We then get another glimmer of hope in Kara Remembers, where ace Viper jock and all-round hottie Kara ‘Starbuck’ Trace sits down at a piano in the bar and starts to play The Music, the key to humanity’s ultimate survival, and her own personal destiny. The scene in the episode Someone To Watch Over Me, from which this track is taken, is one of the highlights of the season for me, and hearing it again sent a shiver down my spine.
The second CD consists of music entirely from the series finale, Daybreak, and as such is far less varied than the first CD. The early tracks score some of the back-story to the key characters, as the writers attempt to neatly tie off the various plot threads, and then it picks up again with the pumping 15-minuter, Assault On The Colony, which sees the BSG crew and Cylon allies assault the Cylon Colony in a volunteer mission to rescue human/Cylon hybrid child, Hera.
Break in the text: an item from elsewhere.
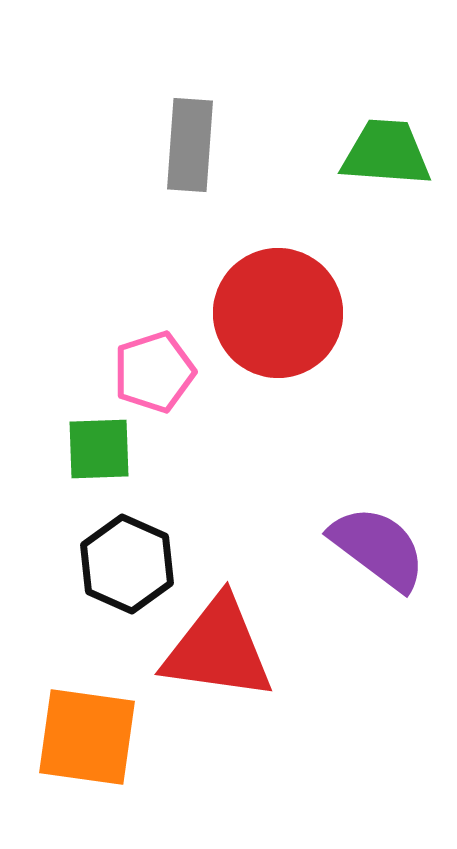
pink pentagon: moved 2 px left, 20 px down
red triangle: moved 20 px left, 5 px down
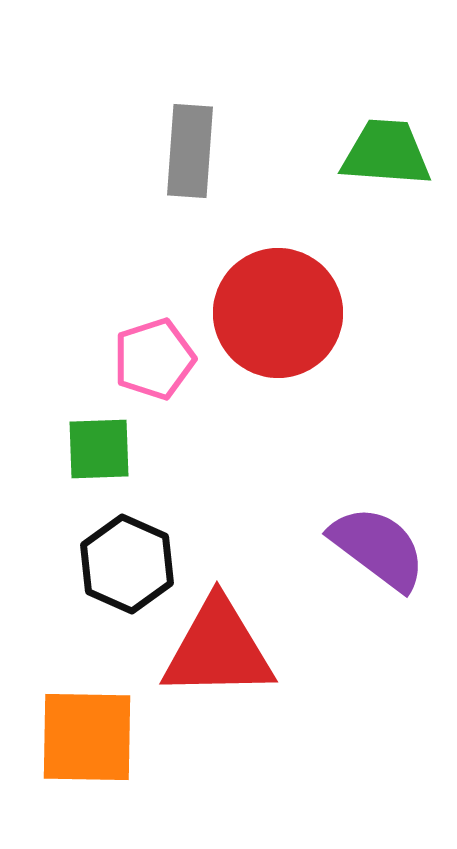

Then we’re quickly up to the stand out moment in the entire show in Kara’s Coordinates, where Starbuck fulfils her destiny, with a little help from Bob Dylan’s All Along The Watchtower.
Love or hate the show’s finale, Daybreak includes some truly heartfelt moments, and the rest of the CD, like the remainder of the finale itself, is touching, if a little overly sentimental.
However, I can forgive it this, just as I can forgive Daybreak‘s shortcomings too, because the soundtrack is a brilliant piece of entertainment, with high points vastly outweighing the lows.
And Bear McCreary deserves praise as the architect of that brilliance, conjuring up a musical world fitting of the show’s epic scale and grandeur. I challenge you not to feel a swell of emotion as you listen to So Much Life and An Easterly View, the musical farewell to Roslin and Adama. They are truly beautiful pieces of music in their own right, whether you love BSG or not.
As part of the two CD package you also get a booklet that includes testimonials from many of the cast and crew on the importance of McCreary’s music to the BSG world as a whole. So I’ll leave the final words to Jamie ‘Captain Apollo’ Bamber:
“When the credits rolled at the end I was desperately trying to bury my streaming face into my wife’s arm to avoid unmanly embarrassment. As soon as I pulled myself together I spun around and grabbed Bear’s hand. His name got the biggest cheer in the credits. He is the 13th Cylon”.
So say we all.
Battlestar Galactica: Season Four Soundtrack is released on August 10.